[Human keypoint data]
Start of Block

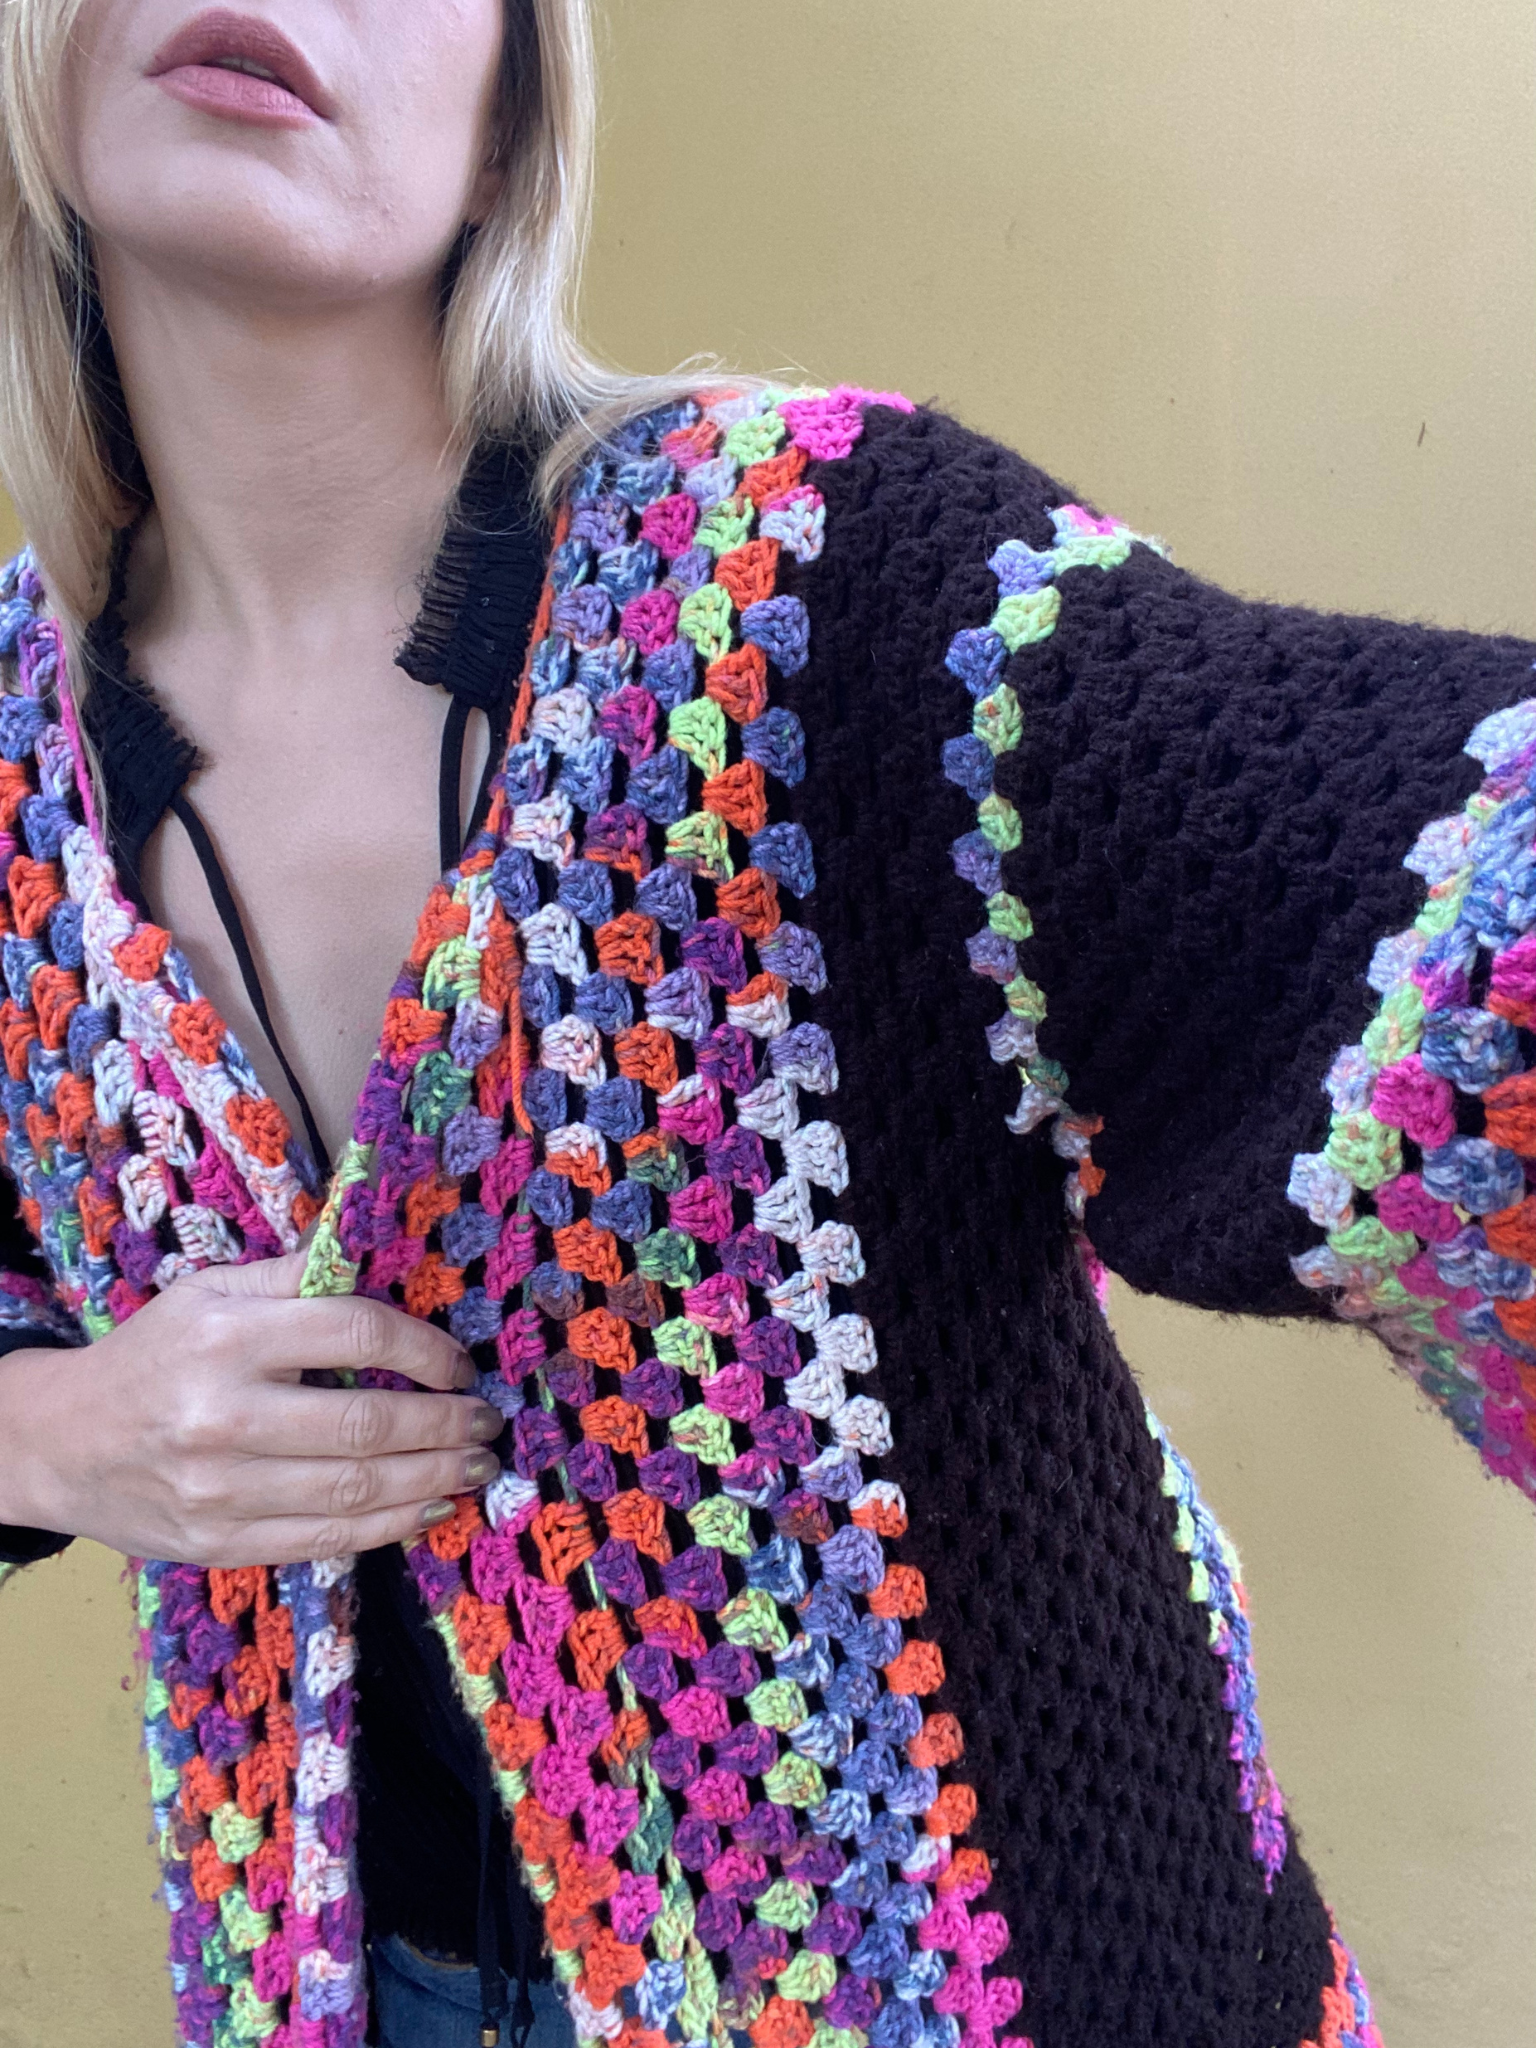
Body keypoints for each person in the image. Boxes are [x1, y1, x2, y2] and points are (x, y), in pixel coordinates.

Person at [0, 4, 1530, 2047]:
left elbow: (1400, 891)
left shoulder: (815, 581)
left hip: (1004, 1979)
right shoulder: (14, 778)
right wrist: (56, 1432)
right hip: (358, 1982)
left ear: (508, 131)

End of Block

Work request: Output all data exactly, omitting images.

Response below:
Body keypoints for each person in the image. Boxes are [x1, y1, x2, y2] and points are (x, y), in pixel coordinates.

Person at [0, 4, 1530, 2047]:
left elbow: (1400, 891)
left shoulder: (815, 581)
left hip: (1004, 1979)
right shoulder: (14, 778)
right wrist: (56, 1432)
right hip: (358, 1982)
left ear: (508, 131)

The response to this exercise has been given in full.